5. Nationals at KWP- I thought Fibark would be my last event of the year, but I wanted another shot. I had paddling well all summer, but couldn’t get my top 3 finish. I drove to Idaho on Sunday night and had 5 days of training before prelims on Friday. This was very interesting to me, because I went through multiple stages of training for an event. Typically I arrive on Thursday and compete on Friday which doesn’t leave much time for training. In Idaho, I got used to the feature, mentally scored my rides, learned new tricks, mentally scored my rides, changed how I set up to go faster, video taped my rides, scored my rides on paper, edited a video of an “ideal” competition ride, visualized my rides, took a rest day, and then practiced my rides with a timer. It was fun to work through the process and I could see drastic improvements as the week went on. On Monday I was getting trashed in the hole and on Friday I was scoring 800 point rides which were good enough for my best finish at Nationals- 7th place.
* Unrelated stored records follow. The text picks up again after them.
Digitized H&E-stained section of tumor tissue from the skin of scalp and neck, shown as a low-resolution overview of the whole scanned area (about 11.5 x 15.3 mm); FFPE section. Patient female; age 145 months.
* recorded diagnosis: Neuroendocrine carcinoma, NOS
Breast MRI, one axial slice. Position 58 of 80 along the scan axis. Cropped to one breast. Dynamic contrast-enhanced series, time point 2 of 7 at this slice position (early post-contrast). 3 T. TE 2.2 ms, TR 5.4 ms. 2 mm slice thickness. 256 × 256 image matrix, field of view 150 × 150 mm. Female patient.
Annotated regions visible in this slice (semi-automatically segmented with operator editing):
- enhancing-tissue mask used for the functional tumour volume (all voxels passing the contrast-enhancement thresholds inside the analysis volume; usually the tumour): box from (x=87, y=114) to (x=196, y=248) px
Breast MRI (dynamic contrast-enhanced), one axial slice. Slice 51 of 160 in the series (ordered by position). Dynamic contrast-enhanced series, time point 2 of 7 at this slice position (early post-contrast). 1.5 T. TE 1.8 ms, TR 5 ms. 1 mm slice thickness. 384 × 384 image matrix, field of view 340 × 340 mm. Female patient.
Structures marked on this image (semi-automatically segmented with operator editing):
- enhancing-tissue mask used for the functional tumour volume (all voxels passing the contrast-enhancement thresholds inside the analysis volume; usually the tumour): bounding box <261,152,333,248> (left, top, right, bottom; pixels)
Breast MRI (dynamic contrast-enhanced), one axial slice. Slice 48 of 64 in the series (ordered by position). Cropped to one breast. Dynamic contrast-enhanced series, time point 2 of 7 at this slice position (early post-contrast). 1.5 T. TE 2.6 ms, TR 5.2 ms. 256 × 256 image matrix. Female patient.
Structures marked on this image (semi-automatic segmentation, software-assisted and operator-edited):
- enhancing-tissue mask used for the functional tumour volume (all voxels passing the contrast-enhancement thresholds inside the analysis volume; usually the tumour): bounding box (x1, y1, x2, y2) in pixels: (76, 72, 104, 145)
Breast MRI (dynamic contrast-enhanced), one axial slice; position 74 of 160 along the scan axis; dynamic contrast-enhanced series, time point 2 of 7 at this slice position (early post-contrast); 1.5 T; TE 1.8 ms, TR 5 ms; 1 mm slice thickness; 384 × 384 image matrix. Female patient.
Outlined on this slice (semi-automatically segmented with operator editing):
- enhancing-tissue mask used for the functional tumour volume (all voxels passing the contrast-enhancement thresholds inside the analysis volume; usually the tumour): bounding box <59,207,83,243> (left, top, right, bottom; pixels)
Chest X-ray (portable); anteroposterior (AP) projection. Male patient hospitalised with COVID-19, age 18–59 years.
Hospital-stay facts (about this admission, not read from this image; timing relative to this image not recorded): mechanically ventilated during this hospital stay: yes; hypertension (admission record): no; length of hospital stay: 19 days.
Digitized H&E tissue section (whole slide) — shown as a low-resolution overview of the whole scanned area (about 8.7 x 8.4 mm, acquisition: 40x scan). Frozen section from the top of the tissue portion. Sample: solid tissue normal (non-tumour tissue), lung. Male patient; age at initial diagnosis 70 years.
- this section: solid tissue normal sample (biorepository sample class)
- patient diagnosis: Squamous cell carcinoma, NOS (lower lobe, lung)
After Idaho, I made a trip to Glenwood and then it was time to put away the kayaking gear. I was only mid-July, but the water levels were so low it made Colorado boating nearly impossible. Instead, I switch my focus to climbing and relaxing before the new school started.
1. Have more fun and less stress at competitions. For years I have set a goal of finishing in the top three at a big professional freestyle event. I would still like to achieve this goal, but I am realizing that it may not be possible unless I am willing to make certain sacrifices. Years ago I thought about these sacrifices and I made the choice to have a “normal” life that involved kayaking as opposed to a kayaking life. I decided I wanted the “normal” life because it would be more balanced and therefore more sustainable. I am happy with my decision, but am learning that I need to accept that I may never be on the top of the podium.
2. Have a memorable experiences on the river. Much of my recent kayaking history has been dedicated to training. I playboat to learn new tricks and to train for events. This is fun and I enjoy the challenge, but I want to step back because kayaking has more to offer.
3. Create Anybody Can Kayak! River Running. My dad and I are thinking about creating our fourth kayaking instructional video.